Sterling's presence made Ancelotis' grip with thighs and calves less certain than normal, sending the animal mixed signals and causing it to fret and sweat down its neck and flank. Cutha's horse, not nearly as massive as Ancelotis', had also broken from the starting stall at a canter, sweeping down the long stretch of straightway less than a sword-length's distance from Ancelotis. Neither man so much as looked at the other, which was intensely irritating to Stirling, who wanted to learn as much detail of the Saxon's equipage as he possibly could before coming to blows with any of it.
They rounded the great curve at the far end of the central spine, cantering around and down the homestretch, past cheering Britons, a handful of sneering Saxons, and the royal pavilion where Morgana and the flower of Briton royalty sat, the former, at least, as still and white as an ancient marble masterpiece. Her fear, Stirling realized, was as much for Ancelotis, her brother-in-law, as it was for a necessary show of strength before the Saxons. They flashed past the terminus of the central spine and Ancelotis reined around to face the far curve once more, moving his dancing charger sideways until the animal stood more or less in place at the right-hand side of the low spine. Cutha had reined around as well, heading at a gallop for the far curve, where he took up a similar position.

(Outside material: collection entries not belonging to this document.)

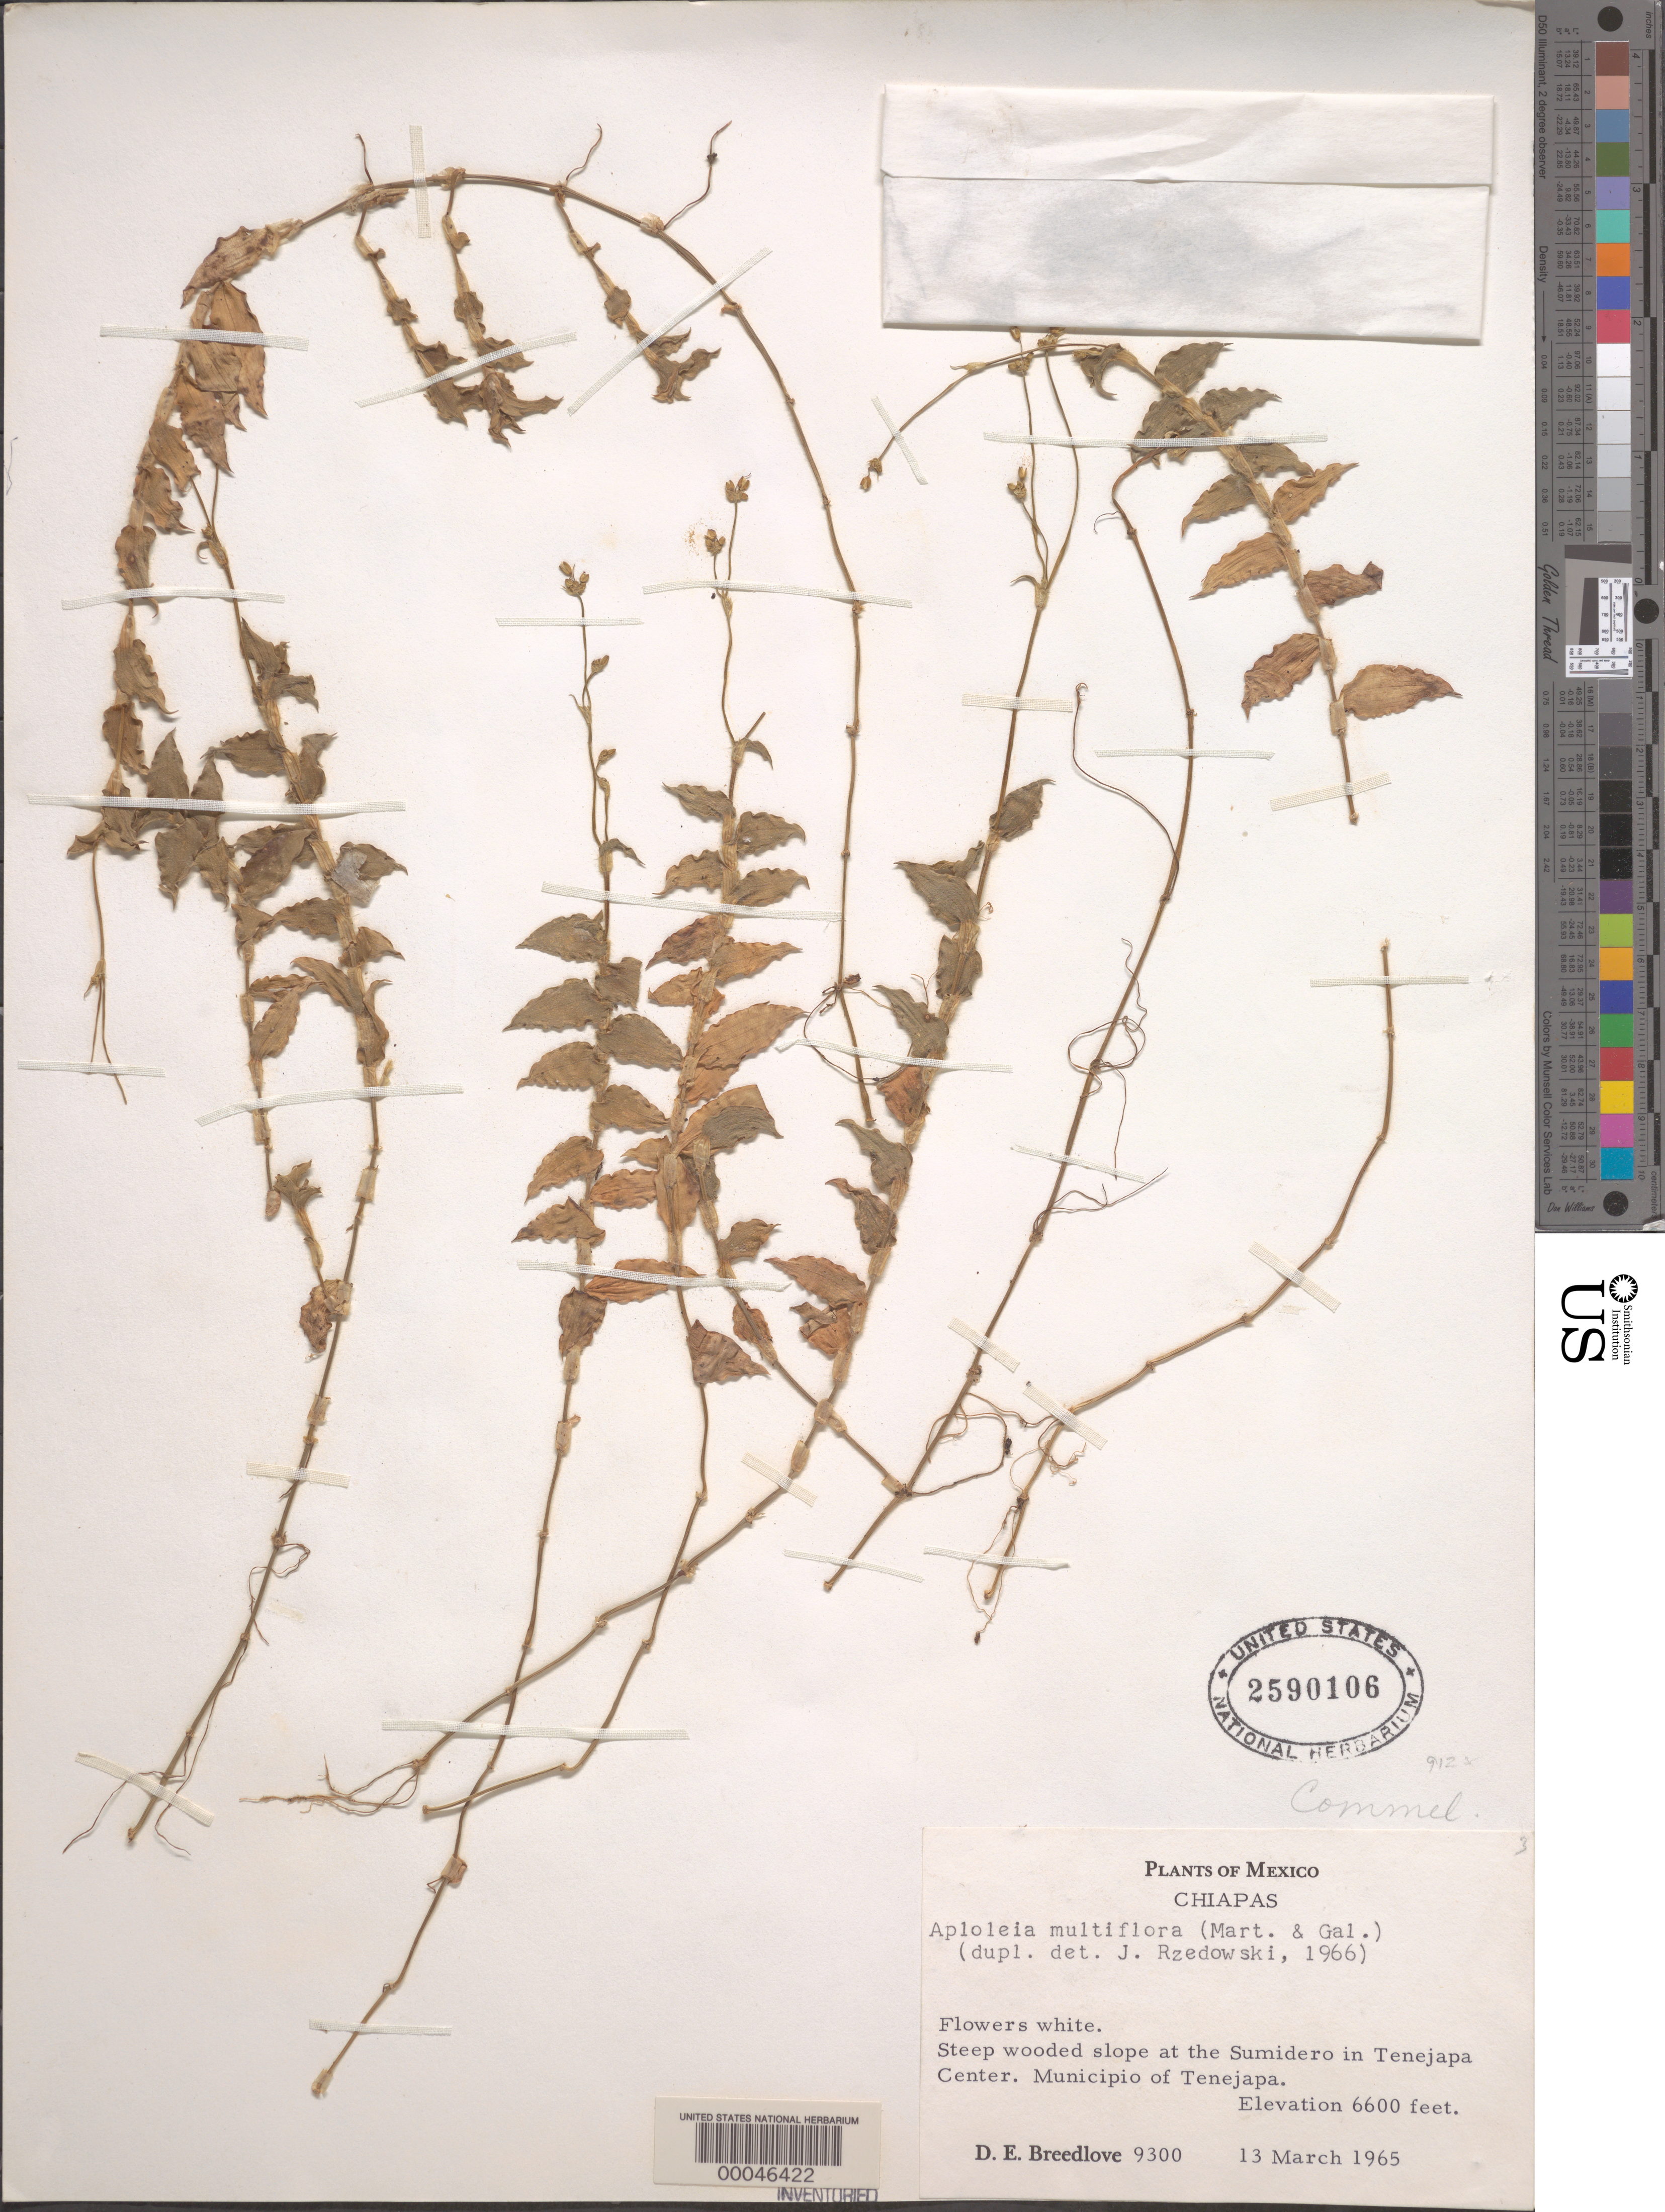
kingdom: Plantae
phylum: Tracheophyta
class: Liliopsida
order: Commelinales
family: Commelinaceae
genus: Callisia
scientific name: Callisia multiflora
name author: (M. Martens & Galeotti) Standl.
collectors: D. E. Breedlove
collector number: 9300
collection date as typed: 13 Mar 1965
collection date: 1965-03-13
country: Mexico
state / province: Chiapas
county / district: Tenejapa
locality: Tenejapa center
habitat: Steep wooded slope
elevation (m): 2013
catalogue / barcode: US 2590106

It was to be a joust in fine medieval style, but with critical differences. Both men readied lances, shafts of seasoned ash a full five feet long with wicked iron points that added another seven inches to the weapon's length. But unlike medieval lances of later centuries, these featured no hand guards, no bell-like flare to help brace one's grip. Ancelotis tucked the butt end under one arm, securing it as snugly as possible while using hand and wrist to point the tip toward Cutha—no easy feat, given the weight of the weapon. Neither he nor Cutha wore armor that would even begin to deflect such a lance's point, driven at full power by a charging war-horse. It was abruptly all too clear why men had died at this sport, even when protected by the heavy plate armor of "classical" tournaments of knights. In a.d. 500, the very concept of "knights" had yet to be invented.
The Scots king lifted his shield to protect his torso, draping the reins loosely across the front of his saddle. With a skill that bespoke years of practice, he guided the massive war-horse with knees, legs, and feet alone. They were in position now, weapons at the ready. Stirling tensed, waiting for the signal. The bruised sky flickered with lighting, like bubbling pots and cauldrons in the sky. Wind blasted through the arena and hurled cold droplets against his face, the first spatter of what promised to be a deluge very soon.